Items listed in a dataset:
/---

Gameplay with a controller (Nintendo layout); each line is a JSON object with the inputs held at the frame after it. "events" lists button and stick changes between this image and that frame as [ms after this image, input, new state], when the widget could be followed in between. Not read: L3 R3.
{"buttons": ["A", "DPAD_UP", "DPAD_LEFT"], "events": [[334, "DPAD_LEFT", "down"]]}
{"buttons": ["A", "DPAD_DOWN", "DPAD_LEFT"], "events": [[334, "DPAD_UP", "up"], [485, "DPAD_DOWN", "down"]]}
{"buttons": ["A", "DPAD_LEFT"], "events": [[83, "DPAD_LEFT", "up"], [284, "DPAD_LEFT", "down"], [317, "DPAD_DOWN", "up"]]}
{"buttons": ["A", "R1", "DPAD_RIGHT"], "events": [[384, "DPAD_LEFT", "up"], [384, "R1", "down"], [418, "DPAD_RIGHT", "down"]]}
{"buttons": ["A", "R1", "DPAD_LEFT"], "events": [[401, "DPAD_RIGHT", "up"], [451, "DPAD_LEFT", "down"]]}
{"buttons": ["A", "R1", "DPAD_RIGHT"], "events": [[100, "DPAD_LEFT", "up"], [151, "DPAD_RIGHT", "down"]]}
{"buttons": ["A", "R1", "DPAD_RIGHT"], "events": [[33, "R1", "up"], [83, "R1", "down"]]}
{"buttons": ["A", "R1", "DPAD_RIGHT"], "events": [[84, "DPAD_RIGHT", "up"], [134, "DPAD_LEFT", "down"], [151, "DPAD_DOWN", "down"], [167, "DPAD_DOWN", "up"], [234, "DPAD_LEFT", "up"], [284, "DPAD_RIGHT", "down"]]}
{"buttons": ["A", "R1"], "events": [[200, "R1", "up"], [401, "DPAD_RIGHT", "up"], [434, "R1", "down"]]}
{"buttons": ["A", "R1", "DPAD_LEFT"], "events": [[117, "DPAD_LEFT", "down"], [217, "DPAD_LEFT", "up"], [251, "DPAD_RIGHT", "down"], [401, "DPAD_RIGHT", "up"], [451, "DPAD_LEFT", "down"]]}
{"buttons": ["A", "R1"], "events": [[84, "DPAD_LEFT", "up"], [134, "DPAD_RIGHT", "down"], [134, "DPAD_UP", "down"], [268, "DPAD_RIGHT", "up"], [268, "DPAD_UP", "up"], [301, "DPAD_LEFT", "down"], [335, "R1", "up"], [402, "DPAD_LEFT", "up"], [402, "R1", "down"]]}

\---

**Required work:** Please restate the records in full, word for word.

**Solution:**
Gameplay with a controller (Nintendo layout); each line is a JSON object with the inputs held at the frame after it. "events" lists button and stick changes between this image and that frame as [ms after this image, input, new state], when the widget could be followed in between. Not read: L3 R3.
{"buttons": ["A", "DPAD_UP", "DPAD_LEFT"], "events": [[334, "DPAD_LEFT", "down"]]}
{"buttons": ["A", "DPAD_DOWN", "DPAD_LEFT"], "events": [[334, "DPAD_UP", "up"], [485, "DPAD_DOWN", "down"]]}
{"buttons": ["A", "DPAD_LEFT"], "events": [[83, "DPAD_LEFT", "up"], [284, "DPAD_LEFT", "down"], [317, "DPAD_DOWN", "up"]]}
{"buttons": ["A", "R1", "DPAD_RIGHT"], "events": [[384, "DPAD_LEFT", "up"], [384, "R1", "down"], [418, "DPAD_RIGHT", "down"]]}
{"buttons": ["A", "R1", "DPAD_LEFT"], "events": [[401, "DPAD_RIGHT", "up"], [451, "DPAD_LEFT", "down"]]}
{"buttons": ["A", "R1", "DPAD_RIGHT"], "events": [[100, "DPAD_LEFT", "up"], [151, "DPAD_RIGHT", "down"]]}
{"buttons": ["A", "R1", "DPAD_RIGHT"], "events": [[33, "R1", "up"], [83, "R1", "down"]]}
{"buttons": ["A", "R1", "DPAD_RIGHT"], "events": [[84, "DPAD_RIGHT", "up"], [134, "DPAD_LEFT", "down"], [151, "DPAD_DOWN", "down"], [167, "DPAD_DOWN", "up"], [234, "DPAD_LEFT", "up"], [284, "DPAD_RIGHT", "down"]]}
{"buttons": ["A", "R1"], "events": [[200, "R1", "up"], [401, "DPAD_RIGHT", "up"], [434, "R1", "down"]]}
{"buttons": ["A", "R1", "DPAD_LEFT"], "events": [[117, "DPAD_LEFT", "down"], [217, "DPAD_LEFT", "up"], [251, "DPAD_RIGHT", "down"], [401, "DPAD_RIGHT", "up"], [451, "DPAD_LEFT", "down"]]}
{"buttons": ["A", "R1"], "events": [[84, "DPAD_LEFT", "up"], [134, "DPAD_RIGHT", "down"], [134, "DPAD_UP", "down"], [268, "DPAD_RIGHT", "up"], [268, "DPAD_UP", "up"], [301, "DPAD_LEFT", "down"], [335, "R1", "up"], [402, "DPAD_LEFT", "up"], [402, "R1", "down"]]}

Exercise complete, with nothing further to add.